According to “Federal Land Ownership: Overview and Data,” published in 2012 by the Congressional Research Service, Nevada tops the list, with 81 percent federal ownership, followed by Utah, Alaska, Idaho, Oregon, California and Wyoming. 

Land acquisition, ownership and management practices have changed significantly in U.S. history. “Initially Indian people owned and occupied North America,” said historian Patricia Limerick, director of the Center of the American West at the University of Colorado.

After U.S. independence, the federal government took over new land by treaty (with Indian tribes and European colonial powers), or conquest (of Indian nations, European colonial powers and neighboring countries, such as Mexico).

As states entered the union, they typically ceded ownership of land not already privately owned to the federal government, which then disposed of the land by grant or sale—for instance, to homesteaders or railroads.

In the late 19th century, leaders of the Progressive movement, including Teddy Roosevelt, warned that the U.S. was despoiling its remaining wild areas, and could eventually run out of resources extracted from public lands, such as timber.

Government policy shifted to retaining ownership of most remaining land in the West, for preservation and productive resource management.

Citizens and companies would retain the right to use the land—for a fee.

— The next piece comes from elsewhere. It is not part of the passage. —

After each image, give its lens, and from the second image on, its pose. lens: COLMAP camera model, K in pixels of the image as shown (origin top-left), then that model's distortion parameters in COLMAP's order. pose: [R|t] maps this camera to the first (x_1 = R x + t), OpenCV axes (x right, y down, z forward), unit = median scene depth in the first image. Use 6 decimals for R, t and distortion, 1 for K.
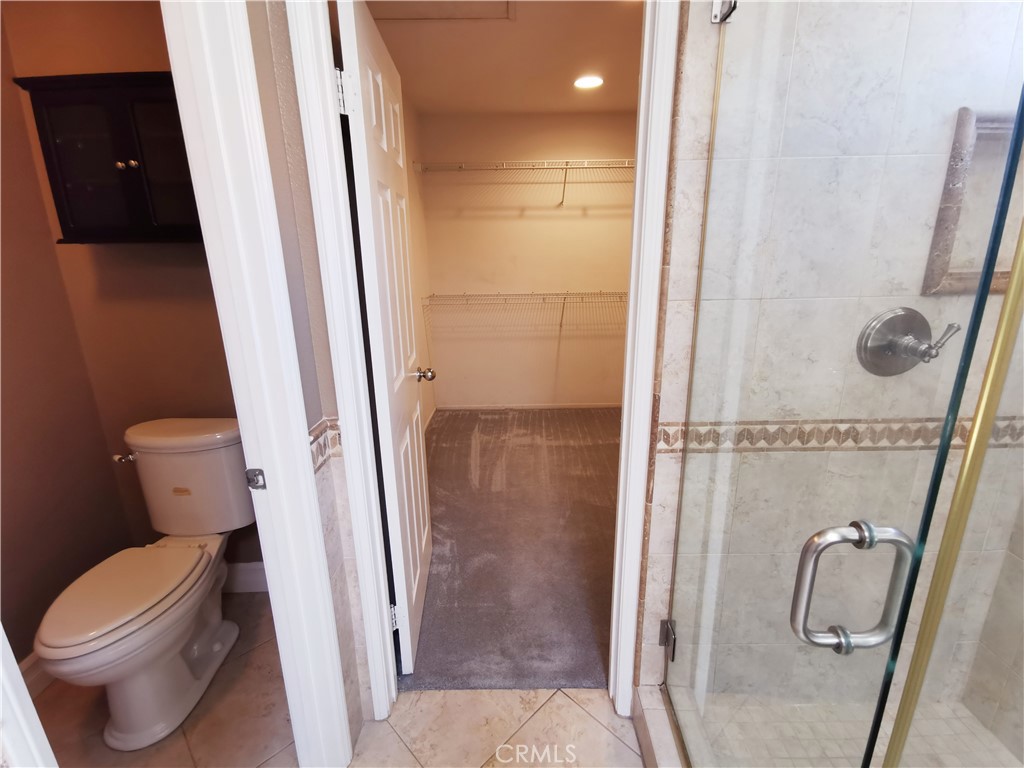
lens RADIAL K [[472.1, 0, 511.8], [0, 472.1, 384.1], [0, 0, 1]] dist [0.008893, 0.002559]
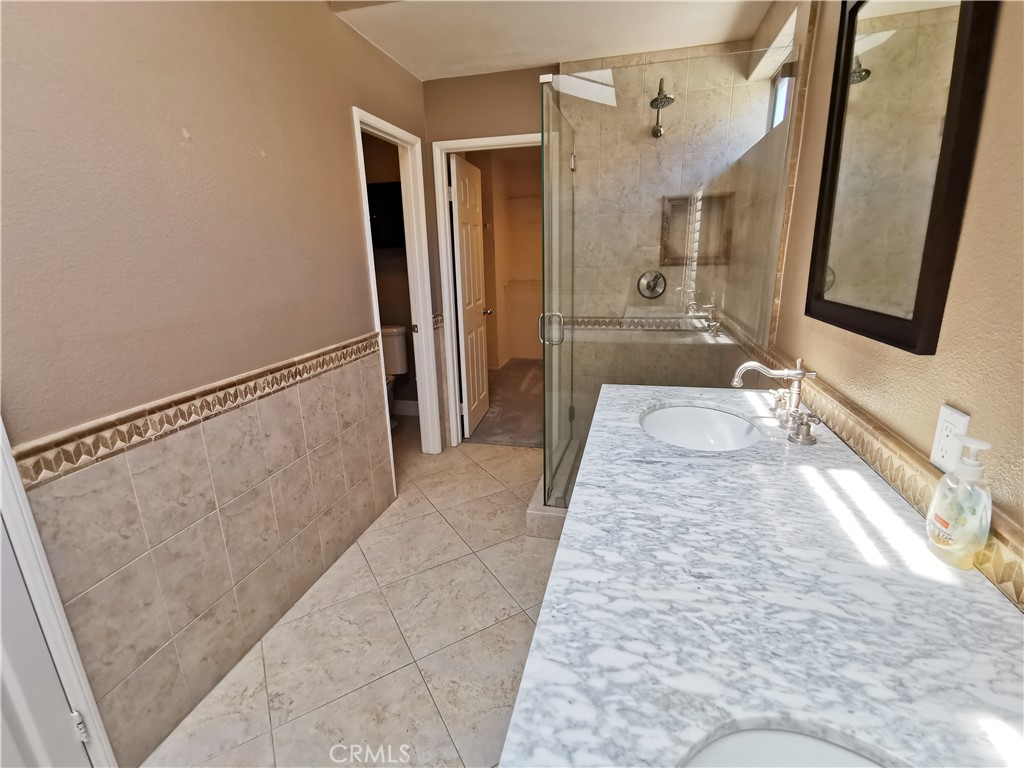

“A grazing right becomes like another form of property,” Limerick said. “You don’t own the land, but you can pass that grazing right along as a piece of property. So at that point, the division between private and public becomes pretty fuzzy.”

The economics of federal land management can be fuzzy as well, said political scientist Daniel McCool, director of environmental and sustainability studies at the University of Utah.

“Grazing rights are still very heavily subsidized,” McCool said. “Ranchers pay a tiny fraction of market value.”

McCool and other critics say current federal land-management policy subsidizes the energy and timber industries as well, by charging below-market rates to exploit resources on public lands.

And McCool said economic studies have shown that shifting from federal to state land ownership in the West would not generate additional revenue to support local government services.

To the contrary, he said, such a change would likely raise costs for local land-users, such as ranchers, because the additional costs of land management would far outstrip new revenue generated for state and local government.